A Topology-Aware Graph Convolutional Network for Human Pose Similarity and Action Quality Assessment
Minmin Zeng
TL;DR
This work tackles fine-grained pose similarity for Action Quality Assessment by modeling the human skeleton as a topology-aware graph. It introduces GCN-PSN, a Siamese network that learns a 50-d pose embedding from a 15-keypoint skeleton via a two-layer GCN and a two-layer MLP, with similarity measured by cosine distance and mapped to a 0–100 score. Training uses a contrastive regression loss $Loss = \frac{1}{2} Y D_c^2 + \frac{1}{2} (1-Y) \max(0, m - D_c)^2$ where $D_c = 1 - \frac{F_1^* \cdot F_2^*}{\|F_1^*\|\|F_2^*\|}$ and $m=1.35$, enabling discriminative topology-aware embeddings.

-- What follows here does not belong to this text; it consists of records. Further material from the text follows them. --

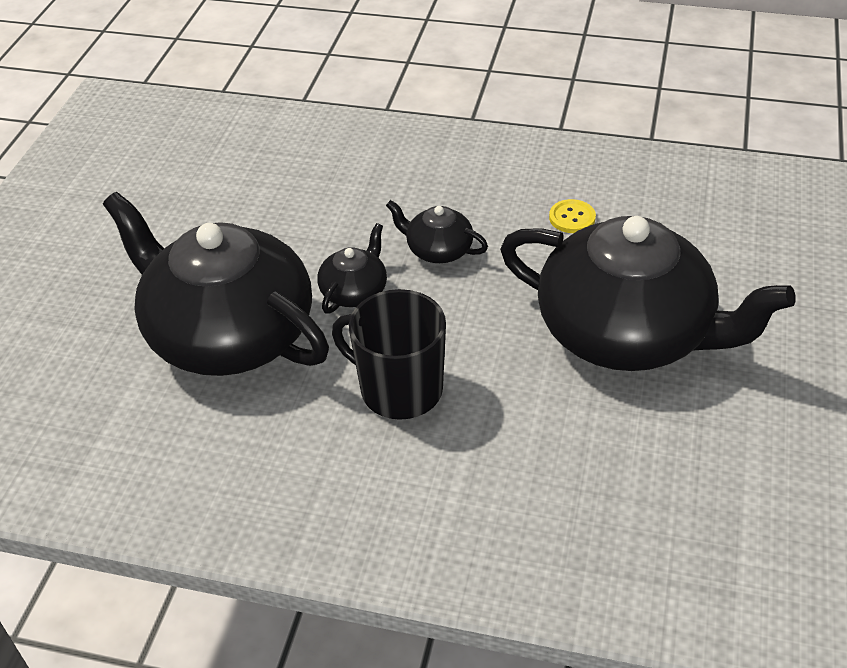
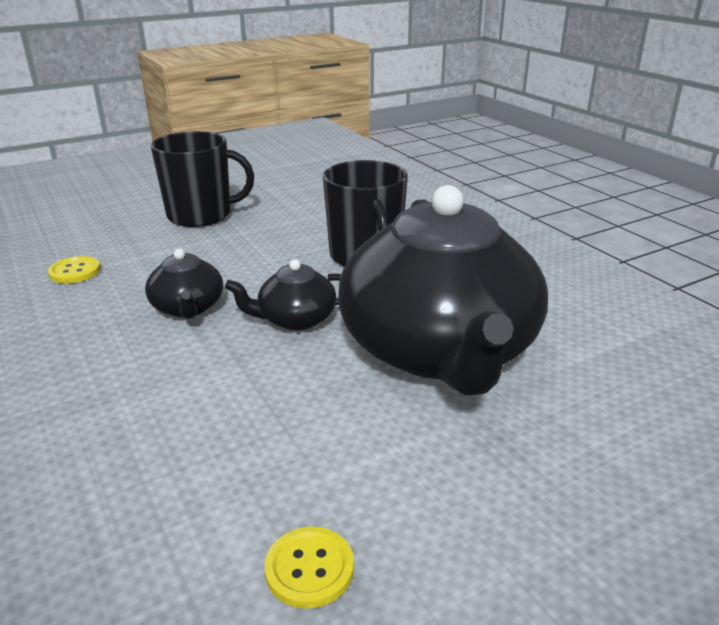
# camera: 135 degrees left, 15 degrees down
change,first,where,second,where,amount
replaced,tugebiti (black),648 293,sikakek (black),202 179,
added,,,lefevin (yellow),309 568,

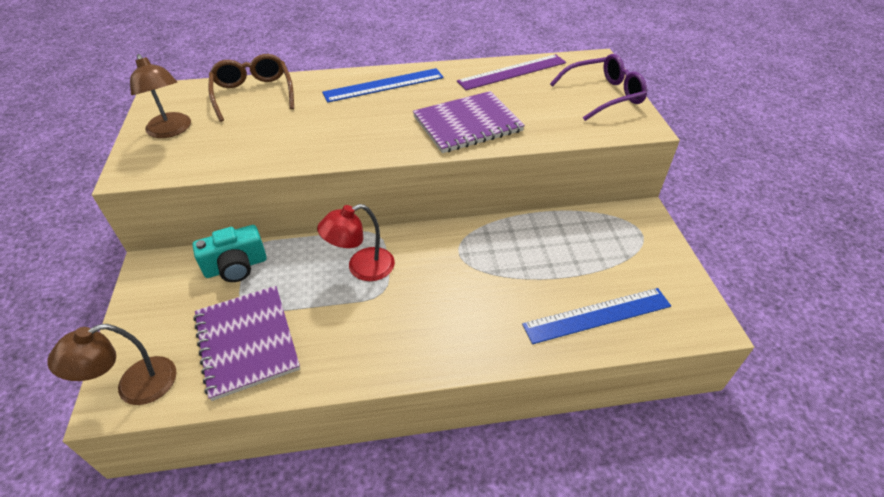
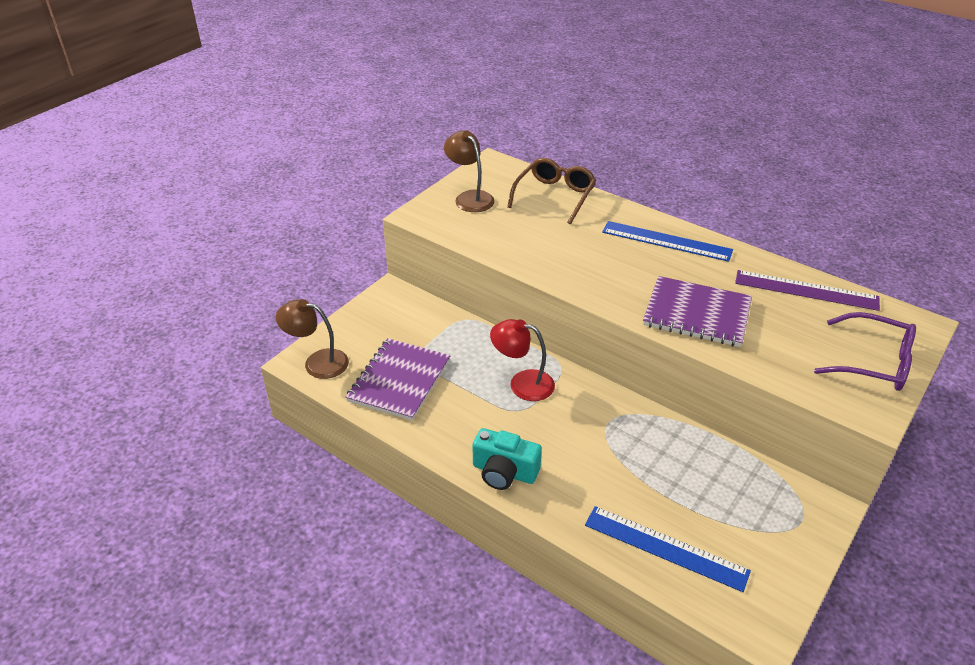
# camera: 45 degrees right, 5 degrees down
change,first,where,second,where,amount
turned,ranelan (brown),160 96,,469 171,135 degrees clockwise
moved,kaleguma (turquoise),229 253,,507 459,

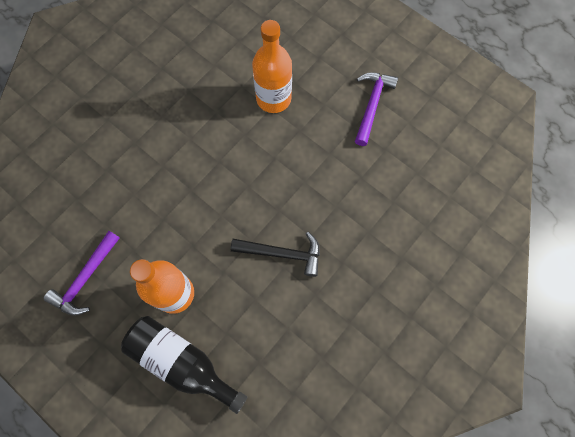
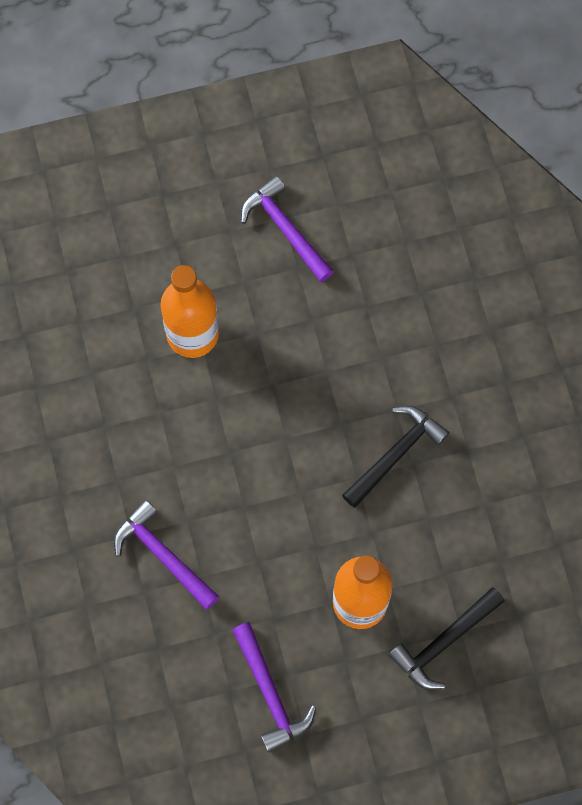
# camera: 55 degrees left, 0 degrees up
change,first,where,second,where,amount
replaced,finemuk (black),184 365,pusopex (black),446 638,
added,,,pusopex (purple),166 555,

Experiments on AQA-7 and FineDiving show that GCN-PSN outperforms topology-agnostic baselines and is competitive with state-of-the-art video-based methods, validating the effectiveness of skeletal topology as a prior for pose similarity and action quality evaluation.
Abstract
Action Quality Assessment (AQA) requires fine-grained understanding of human motion and precise evaluation of pose similarity. This paper proposes a topology-aware Graph Convolutional Network (GCN) framework, termed GCN-PSN, which models the human skeleton as a graph to learn discriminative, topology-sensitive pose embeddings. Using a Siamese architecture trained with a contrastive regression objective, our method outperforms coordinate-based baselines and achieves competitive performance on AQA-7 and FineDiving benchmarks. Experimental results and ablation studies validate the effectiveness of leveraging skeletal topology for pose similarity and action quality assessment.